Hi Todd,

Thanks for the reply. I figured out that *userMaxJobsDefault*** was set to 1. I have another query regarding the same. What will happen if I remove *userMaxJobsDefault *property? What is the default value? Would setting a value higher than 1 for a particular user leads other users' jobs to stall till these jobs get over? If so, is there a way where we can set that, a user can take at max some percentage of total idle mappers existing at that time? And, if the threshold exceeds, we can let users to run only some defaults number of jobs at a time? This way, we can avoid stalling other users' jobs and also efficiently utilize the cluster. Kindly clarify.

Thanks
Pallavi


Todd Lipcon wrote:
Hi Pallavi,

This doesn't sound right. Can you visit http://jobtracker:50030/scheduler?advanced and maybe send a screenshot? And also upload the allocations.xml file you're using?
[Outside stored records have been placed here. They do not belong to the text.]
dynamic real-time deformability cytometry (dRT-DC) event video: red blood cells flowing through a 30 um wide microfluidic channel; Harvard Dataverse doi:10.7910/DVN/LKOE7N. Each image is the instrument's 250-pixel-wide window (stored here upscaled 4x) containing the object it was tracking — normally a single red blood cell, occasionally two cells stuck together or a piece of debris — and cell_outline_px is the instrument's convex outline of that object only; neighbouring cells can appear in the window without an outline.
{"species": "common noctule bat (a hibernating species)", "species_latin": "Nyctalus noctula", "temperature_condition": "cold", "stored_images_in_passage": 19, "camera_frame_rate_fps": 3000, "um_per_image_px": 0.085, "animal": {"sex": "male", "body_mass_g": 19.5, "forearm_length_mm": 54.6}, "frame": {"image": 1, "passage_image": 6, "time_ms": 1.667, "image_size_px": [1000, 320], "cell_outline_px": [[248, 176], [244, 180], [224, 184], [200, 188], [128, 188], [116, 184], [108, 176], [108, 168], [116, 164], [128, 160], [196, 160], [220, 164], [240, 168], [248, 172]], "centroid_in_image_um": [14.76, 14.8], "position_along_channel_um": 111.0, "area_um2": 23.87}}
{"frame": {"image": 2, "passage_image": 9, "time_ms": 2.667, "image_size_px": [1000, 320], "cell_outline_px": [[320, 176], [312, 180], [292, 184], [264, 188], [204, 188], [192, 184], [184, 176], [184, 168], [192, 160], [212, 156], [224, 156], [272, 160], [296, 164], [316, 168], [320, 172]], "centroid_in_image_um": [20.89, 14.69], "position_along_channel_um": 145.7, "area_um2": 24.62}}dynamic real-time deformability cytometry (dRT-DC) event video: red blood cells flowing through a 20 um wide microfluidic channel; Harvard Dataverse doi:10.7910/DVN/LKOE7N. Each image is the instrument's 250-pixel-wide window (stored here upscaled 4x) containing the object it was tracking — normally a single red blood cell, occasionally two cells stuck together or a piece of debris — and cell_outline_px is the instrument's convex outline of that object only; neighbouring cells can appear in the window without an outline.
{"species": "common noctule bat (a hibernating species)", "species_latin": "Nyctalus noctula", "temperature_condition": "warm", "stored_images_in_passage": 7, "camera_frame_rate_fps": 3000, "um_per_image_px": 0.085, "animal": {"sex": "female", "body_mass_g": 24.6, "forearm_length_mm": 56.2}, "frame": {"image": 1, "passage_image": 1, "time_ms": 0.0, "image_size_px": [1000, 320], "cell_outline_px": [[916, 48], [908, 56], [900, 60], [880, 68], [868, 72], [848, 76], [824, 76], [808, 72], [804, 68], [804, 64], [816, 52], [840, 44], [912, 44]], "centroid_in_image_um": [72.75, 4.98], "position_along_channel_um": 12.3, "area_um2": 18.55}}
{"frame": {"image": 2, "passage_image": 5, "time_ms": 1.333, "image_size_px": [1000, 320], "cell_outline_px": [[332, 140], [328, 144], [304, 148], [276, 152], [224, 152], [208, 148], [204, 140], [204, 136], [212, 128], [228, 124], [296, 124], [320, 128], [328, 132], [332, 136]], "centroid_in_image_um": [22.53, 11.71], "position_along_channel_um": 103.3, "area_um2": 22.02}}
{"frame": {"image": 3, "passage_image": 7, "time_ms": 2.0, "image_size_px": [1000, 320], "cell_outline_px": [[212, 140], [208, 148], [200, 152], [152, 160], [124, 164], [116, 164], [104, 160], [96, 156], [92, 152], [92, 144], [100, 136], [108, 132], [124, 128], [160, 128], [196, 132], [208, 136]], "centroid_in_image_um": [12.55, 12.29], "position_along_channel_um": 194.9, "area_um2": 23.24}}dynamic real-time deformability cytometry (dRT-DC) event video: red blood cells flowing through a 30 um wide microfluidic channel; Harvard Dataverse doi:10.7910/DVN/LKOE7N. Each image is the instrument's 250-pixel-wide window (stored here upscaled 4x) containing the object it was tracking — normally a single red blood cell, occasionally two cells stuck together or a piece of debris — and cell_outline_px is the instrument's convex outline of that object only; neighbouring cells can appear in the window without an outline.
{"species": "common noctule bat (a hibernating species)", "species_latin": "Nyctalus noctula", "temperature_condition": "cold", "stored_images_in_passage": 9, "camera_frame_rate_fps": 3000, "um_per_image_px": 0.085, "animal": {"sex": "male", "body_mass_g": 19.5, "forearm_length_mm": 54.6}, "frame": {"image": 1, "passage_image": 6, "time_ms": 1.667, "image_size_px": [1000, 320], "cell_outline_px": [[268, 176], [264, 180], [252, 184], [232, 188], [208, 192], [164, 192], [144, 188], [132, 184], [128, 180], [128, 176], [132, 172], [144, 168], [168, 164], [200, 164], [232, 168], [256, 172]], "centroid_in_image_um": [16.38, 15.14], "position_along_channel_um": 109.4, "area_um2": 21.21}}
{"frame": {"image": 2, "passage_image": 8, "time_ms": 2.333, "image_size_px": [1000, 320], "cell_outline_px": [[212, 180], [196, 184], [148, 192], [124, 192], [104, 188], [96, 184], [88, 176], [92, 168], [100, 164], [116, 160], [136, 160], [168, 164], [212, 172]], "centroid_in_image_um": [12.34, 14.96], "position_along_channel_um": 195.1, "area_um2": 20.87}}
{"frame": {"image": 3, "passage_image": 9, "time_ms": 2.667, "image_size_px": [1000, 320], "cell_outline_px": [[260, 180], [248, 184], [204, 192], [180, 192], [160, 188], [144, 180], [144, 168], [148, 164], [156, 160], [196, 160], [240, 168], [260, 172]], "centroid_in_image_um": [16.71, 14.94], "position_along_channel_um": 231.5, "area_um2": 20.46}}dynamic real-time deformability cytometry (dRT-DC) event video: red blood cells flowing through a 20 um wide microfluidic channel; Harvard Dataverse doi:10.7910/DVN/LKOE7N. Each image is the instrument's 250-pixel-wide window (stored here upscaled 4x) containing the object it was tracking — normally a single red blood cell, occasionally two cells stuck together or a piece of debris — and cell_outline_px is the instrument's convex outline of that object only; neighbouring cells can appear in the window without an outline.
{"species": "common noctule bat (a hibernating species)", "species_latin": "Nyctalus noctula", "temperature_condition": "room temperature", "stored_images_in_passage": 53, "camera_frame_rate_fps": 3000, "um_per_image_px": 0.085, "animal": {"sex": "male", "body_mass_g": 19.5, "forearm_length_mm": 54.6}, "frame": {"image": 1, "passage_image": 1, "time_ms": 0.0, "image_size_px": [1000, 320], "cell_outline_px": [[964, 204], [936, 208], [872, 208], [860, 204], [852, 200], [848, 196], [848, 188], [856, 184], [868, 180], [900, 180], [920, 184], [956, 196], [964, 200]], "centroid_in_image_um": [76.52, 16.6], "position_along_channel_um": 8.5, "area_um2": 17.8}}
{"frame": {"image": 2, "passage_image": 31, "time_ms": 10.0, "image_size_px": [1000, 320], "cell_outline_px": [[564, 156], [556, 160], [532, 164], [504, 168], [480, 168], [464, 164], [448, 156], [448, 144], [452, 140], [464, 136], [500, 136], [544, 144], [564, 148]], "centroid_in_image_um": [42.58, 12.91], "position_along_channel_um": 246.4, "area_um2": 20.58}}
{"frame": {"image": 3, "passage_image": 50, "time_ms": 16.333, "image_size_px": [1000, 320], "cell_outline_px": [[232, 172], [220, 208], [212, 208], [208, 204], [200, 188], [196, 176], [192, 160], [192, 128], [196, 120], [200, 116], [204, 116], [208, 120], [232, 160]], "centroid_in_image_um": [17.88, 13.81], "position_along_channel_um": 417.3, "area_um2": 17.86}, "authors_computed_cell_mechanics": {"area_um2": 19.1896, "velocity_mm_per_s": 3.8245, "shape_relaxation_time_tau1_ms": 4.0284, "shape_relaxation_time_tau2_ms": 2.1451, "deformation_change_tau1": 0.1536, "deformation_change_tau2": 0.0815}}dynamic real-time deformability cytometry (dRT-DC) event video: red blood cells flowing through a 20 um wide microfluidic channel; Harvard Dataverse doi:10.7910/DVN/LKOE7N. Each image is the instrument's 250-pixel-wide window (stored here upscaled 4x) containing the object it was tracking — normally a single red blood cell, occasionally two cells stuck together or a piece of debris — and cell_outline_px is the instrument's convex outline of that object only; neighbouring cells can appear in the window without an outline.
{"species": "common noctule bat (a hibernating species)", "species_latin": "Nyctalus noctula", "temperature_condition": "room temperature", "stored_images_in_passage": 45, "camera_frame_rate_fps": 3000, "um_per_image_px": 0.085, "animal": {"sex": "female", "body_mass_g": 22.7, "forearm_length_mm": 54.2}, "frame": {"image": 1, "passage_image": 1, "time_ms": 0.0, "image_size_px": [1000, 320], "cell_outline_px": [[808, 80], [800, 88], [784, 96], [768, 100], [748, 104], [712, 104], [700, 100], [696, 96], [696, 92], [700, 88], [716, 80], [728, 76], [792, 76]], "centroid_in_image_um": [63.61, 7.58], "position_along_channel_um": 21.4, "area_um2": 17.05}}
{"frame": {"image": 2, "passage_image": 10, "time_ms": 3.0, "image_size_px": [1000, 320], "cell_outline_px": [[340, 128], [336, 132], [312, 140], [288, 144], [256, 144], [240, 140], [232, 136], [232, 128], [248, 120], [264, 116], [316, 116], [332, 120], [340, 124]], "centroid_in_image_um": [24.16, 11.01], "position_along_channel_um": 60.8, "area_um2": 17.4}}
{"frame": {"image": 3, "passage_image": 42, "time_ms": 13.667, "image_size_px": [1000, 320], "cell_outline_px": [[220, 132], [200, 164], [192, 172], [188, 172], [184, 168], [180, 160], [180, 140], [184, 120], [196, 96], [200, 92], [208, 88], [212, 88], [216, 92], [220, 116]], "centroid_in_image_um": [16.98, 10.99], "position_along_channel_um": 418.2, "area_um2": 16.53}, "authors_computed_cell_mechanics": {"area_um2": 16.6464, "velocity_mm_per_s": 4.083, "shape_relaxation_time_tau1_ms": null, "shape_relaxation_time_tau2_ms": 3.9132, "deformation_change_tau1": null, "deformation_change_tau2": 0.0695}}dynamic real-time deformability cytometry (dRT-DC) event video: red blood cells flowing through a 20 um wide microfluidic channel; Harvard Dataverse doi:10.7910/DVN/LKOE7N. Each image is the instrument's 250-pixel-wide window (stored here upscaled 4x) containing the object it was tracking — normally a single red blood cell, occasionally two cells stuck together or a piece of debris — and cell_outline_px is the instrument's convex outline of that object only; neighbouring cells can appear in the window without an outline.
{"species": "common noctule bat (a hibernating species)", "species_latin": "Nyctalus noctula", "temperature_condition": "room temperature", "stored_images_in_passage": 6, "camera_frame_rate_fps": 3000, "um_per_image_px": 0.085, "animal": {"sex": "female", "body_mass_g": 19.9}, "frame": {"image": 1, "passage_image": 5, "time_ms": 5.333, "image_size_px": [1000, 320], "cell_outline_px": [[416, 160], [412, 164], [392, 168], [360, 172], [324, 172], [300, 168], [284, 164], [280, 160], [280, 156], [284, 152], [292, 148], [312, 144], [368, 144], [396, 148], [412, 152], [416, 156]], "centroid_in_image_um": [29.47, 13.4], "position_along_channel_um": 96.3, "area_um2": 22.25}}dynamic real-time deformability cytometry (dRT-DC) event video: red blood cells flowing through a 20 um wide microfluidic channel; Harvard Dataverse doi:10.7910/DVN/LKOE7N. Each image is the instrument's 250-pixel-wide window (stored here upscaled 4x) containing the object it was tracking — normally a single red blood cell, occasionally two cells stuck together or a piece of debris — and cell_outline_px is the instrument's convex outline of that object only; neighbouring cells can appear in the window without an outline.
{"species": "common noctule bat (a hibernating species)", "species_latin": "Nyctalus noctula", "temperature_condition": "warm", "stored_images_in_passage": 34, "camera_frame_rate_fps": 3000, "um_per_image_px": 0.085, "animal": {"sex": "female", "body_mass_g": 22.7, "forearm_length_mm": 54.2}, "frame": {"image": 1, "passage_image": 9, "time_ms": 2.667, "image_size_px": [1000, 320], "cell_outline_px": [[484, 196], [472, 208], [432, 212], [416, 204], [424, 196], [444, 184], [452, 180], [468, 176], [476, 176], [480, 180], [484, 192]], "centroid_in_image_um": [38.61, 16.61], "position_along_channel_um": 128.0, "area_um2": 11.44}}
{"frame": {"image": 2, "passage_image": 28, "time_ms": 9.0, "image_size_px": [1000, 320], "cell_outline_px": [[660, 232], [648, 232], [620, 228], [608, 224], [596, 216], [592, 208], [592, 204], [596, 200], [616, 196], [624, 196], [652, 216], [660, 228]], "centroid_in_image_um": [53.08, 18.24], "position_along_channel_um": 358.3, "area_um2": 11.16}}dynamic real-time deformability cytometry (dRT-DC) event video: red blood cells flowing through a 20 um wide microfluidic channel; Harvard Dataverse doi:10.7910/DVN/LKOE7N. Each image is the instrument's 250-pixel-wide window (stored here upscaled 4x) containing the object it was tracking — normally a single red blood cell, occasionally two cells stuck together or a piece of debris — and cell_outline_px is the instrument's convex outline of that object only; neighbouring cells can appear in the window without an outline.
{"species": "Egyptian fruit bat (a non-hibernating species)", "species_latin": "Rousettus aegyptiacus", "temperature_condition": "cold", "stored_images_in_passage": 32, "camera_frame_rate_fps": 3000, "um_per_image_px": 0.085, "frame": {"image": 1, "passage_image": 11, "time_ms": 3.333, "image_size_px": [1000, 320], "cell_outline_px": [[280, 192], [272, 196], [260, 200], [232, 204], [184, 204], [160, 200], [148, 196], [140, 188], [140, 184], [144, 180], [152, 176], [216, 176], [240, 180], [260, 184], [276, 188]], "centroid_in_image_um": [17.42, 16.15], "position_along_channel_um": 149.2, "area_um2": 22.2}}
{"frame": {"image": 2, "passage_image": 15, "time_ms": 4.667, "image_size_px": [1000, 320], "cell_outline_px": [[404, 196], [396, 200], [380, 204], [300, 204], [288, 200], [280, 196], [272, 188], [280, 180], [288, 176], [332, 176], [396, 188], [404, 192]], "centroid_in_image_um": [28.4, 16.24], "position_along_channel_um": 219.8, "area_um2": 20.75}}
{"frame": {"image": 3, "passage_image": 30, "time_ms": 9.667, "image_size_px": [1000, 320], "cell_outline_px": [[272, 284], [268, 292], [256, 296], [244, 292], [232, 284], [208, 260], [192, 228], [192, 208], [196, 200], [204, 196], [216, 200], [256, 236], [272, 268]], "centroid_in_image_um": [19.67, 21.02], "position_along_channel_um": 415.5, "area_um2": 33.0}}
It sounds like you've managed to set either userMaxJobsDefault or maxRunningJobs for that user to 1.

-Todd

On Thu, Jan 14, 2010 at 9:05 PM, Pallavi Palleti <pallavi.pall...@corp.aol.com <mailto:pallavi.pall...@corp.aol.com>> wrote:

    Hi all,

    I am experimenting with fair scheduler in a cluster of 10
    machines. The users are given default values("0") for minMaps and
    minReduces in fair scheduler parameters. When I tried to run two
    jobs using the same username, the fair scheduler is giving 100%
    fair share to first job(needs 2 mappers) and the second
    job(needs10 mappers) is in waiting mode though the cluster is
    totally idle. Allowing these jobs to run simultaneously would take
    only 10% of total available mappers. However, the second job is
    not allowed to run till the first job is over. It would be great
    if some one can suggest some parameter tuning which can allow
    efficient utilization of cluster. Efficient I mean, allowing jobs
    to run when the cluster is idle rather letting them in waiting
    mode. I am not sure whether setting "minMaps, minReduces" for each
    user would resolve the issue. Kindly clarify.